* _Exercise passage_:
[Start of section]

Many of the major units for the new brigade were already in existence, but the SAS squadron was a completely new unit and the Military Board proposal spelt out the reason for including it in the new brigade:

 

"This is a new unit to the Australian Army. The squadron consists of specially trained men capable of being parachuted behind or infiltrating enemy lines and of operating in small detachments for comparatively lengthy periods. They are trained in sabotage, the collection of intelligence, and similar commando-like roles.

 

Exercises in NATO armies have shown that these squadrons are suited for the difficult task of locating and advising to a commander, targets most suitable for engagement by either tactical atomic weapons, ground or air launched, such as guided missiles and cannon, or by rocket and bomb attack by the Tactical Air Force.

[End of section]

* _Given data_:
[Start of section]

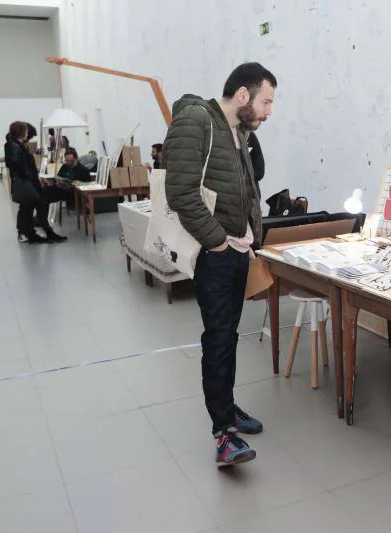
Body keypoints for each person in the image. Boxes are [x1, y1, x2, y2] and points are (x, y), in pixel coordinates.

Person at [164, 62, 275, 467]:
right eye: (266, 101)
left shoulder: (237, 131)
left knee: (228, 336)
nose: (268, 111)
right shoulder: (197, 120)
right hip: (217, 254)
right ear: (242, 94)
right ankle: (222, 434)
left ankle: (227, 408)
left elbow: (248, 184)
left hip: (237, 250)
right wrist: (216, 244)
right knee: (218, 338)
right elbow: (181, 193)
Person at [4, 121, 66, 243]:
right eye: (26, 131)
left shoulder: (18, 145)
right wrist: (28, 177)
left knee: (30, 207)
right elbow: (16, 165)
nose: (27, 134)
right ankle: (31, 233)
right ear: (22, 132)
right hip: (27, 183)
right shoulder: (15, 145)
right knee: (28, 207)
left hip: (29, 182)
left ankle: (38, 232)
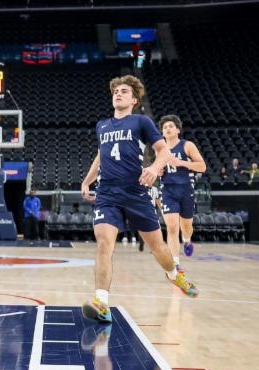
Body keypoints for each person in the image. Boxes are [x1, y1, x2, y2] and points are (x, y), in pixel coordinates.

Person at [79, 76, 198, 324]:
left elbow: (163, 151)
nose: (118, 94)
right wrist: (87, 180)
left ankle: (174, 273)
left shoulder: (141, 121)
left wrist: (154, 169)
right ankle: (101, 302)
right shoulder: (102, 125)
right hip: (108, 193)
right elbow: (100, 155)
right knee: (103, 243)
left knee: (158, 248)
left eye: (124, 91)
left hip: (136, 191)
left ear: (134, 99)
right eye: (116, 91)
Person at [157, 115, 207, 269]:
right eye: (165, 127)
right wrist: (158, 171)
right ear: (162, 133)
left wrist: (181, 162)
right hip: (168, 190)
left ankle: (187, 240)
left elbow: (202, 166)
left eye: (171, 126)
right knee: (172, 227)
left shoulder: (187, 145)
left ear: (178, 130)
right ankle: (175, 263)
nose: (168, 129)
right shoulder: (160, 150)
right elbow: (159, 170)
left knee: (186, 226)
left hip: (186, 189)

[End of section]

* _Task requirements_:
- A) Do these statements agree with the SAS squadron passage? Answer yes or no for each, and quote the words from the passage that settle it. (i) The Australian Army already had an SAS squadron before this brigade was formed. (ii) The squadron's men are trained in sabotage. (iii) The squadron is meant to operate in large groups for short periods.
- B) Pick up the SAS squadron passage after its last sentence and write what comes next.
The lines are separate from the SAS squadron passage and aren't connected to it.

* _Task-by-task results_:
- A)
(i) No: "This is a new unit to the Australian Army."
(ii) Yes: "They are trained in sabotage, the collection of intelligence, and similar commando-like roles."
(iii) No: "operating in small detachments for comparatively lengthy periods."

- B)
In Malaya, Special Air Service Units are proving of great value in operations calling for deep jungle penetration. Such troops can be dropped into areas virtually inaccessible to other ground forces. Here they establish liaison with local tribesmen, create confidence in remote villages, gain information of Communist activities and take rapid punitive action. In general they dominate the area in which they operate. It is clear how vital to the operations of our forces such units could be in event of war in South East Asia.

 

The nucleus for a Special Air Service squadron is available in the existing airborne platoon and in the number of other men who have been trained as parachutists."